After a dull introduction with a mission to escort a specific princess and a horrific coup, we are cast in the position of the commander of a private military group – we are mercenaries. We perform future tasks to earn money and acquire some of the defeated ones’ pieces. We also have access to narrative tasks on a regular basis. The tale isn’t extremely compelling, and the main surprise is revealed in the prologue. The conversations of the mech pilots provide the majority of the exposition, but they can slow down the action – sometimes we cannot issue the command to proceed before a certain hero finishes his line. It is, however, not especially irritating.
The economic component is critical. It distinguishes BattleTech in its own right. It costs money to keep our firm running. As a result, we can’t afford to defy commands; fans who cling to a set of plot tasks must adjust their ways. We need to pay our employees and fund repairs. All of this means that we are always concerned with winning while causing as little damage as possible. Sending a mech in for maintenance means it will be unavailable for up to twenty days, and time is money.

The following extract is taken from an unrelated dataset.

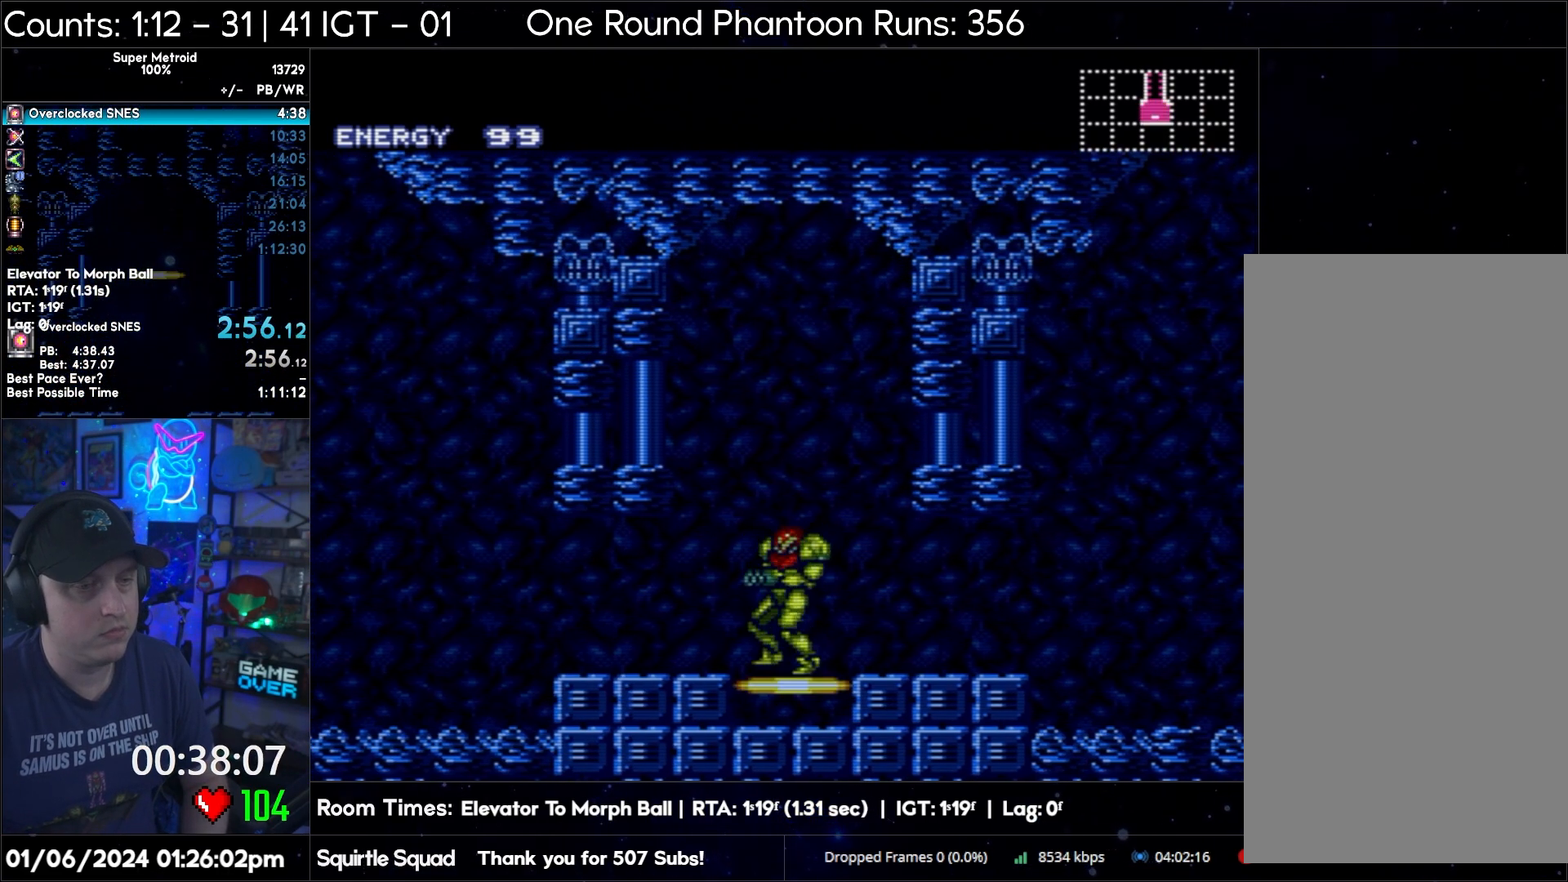
{"buttons": ["A", "B", "DPAD_LEFT"], "events": [[50, "L1", "up"], [100, "Y", "up"], [150, "L1", "down"], [267, "L1", "up"], [400, "B", "down"]]}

This maxim is as applicable in few games as it is in this one. The most essential aspect, however, are the fights, which need you to somewhat alter your approach to fighting, especially if you are coming from the XCOM series. Mechs are strong machines, not bullet-proof humans. Sometimes we can safely install some units on the open field. However, you must remember a lot of stuff – the fights are rather intricate, which is good. Different sorts of weaponry, picking components of an enemy mech, taking advantage of the chance to evade or knock down an opponent, or keeping an eye on the heating condition of our own troops – all of this may keep you riveted to the screen for an extended period of time. It helps that the automobiles are visually appealing.
We battle on several planets. We’ve got traditional European, desert, and winter scenes – a rather ordinary variety. It’s a shame there aren’t any usual urban maps to help vary the fighting. At times, it may appear that the locales are nothing more than a huge wilderness. Mechs in the city, on the other hand, would be like elephants in a china shop. We have heavy, medium, and light mechs available. Importantly, each has a distinct purpose. Despite their modest firepower, even light ones can be effective for distracting the opponent or highlighting them for the rest of the squad and similar reconnaissance efforts. Aside from fighting, we have a tiny RPG feature where we may interact with crew members and make simple decisions. Of course, we can spend a lot of time customizing machines, selecting any weapon and armor combinations we like. There is also a simple pilot development, although it isn’t really fascinating because everyone has access to identical skill trees. The game’s main flaw is that it doesn’t explain anything. Some nuances turn out to be incredibly essential, such as the fact that right-clicking on an adversary to view its weak places is always worthwhile. For some reason, we occasionally receive misleading notifications while the game plainly indicates the need to repair mildly scratched mechs.
Those unfamiliar with the MechWarrior world may struggle with weapon control as well. Even with something as clear to aficionados of this brand as deactivating certain weaponry or decoding shortened designations like LRM or putting launchers and ammo in different places of the mechs. Of course, as we gain experience, we are able to enjoy the game more.
BattleTech, on the other hand, is an excellent choice for fans of mechs and turn-based strategy. It is true that it does not impress at first and may put off newcomers, but the compelling nature of tactical fights compensates for the majority of the drawbacks. In terms of battle mechanics, it is one of the most comprehensive methods of its kind, and, contrary to popular belief, you can just relax with it, dedicating hundreds of hours to learning the art of war.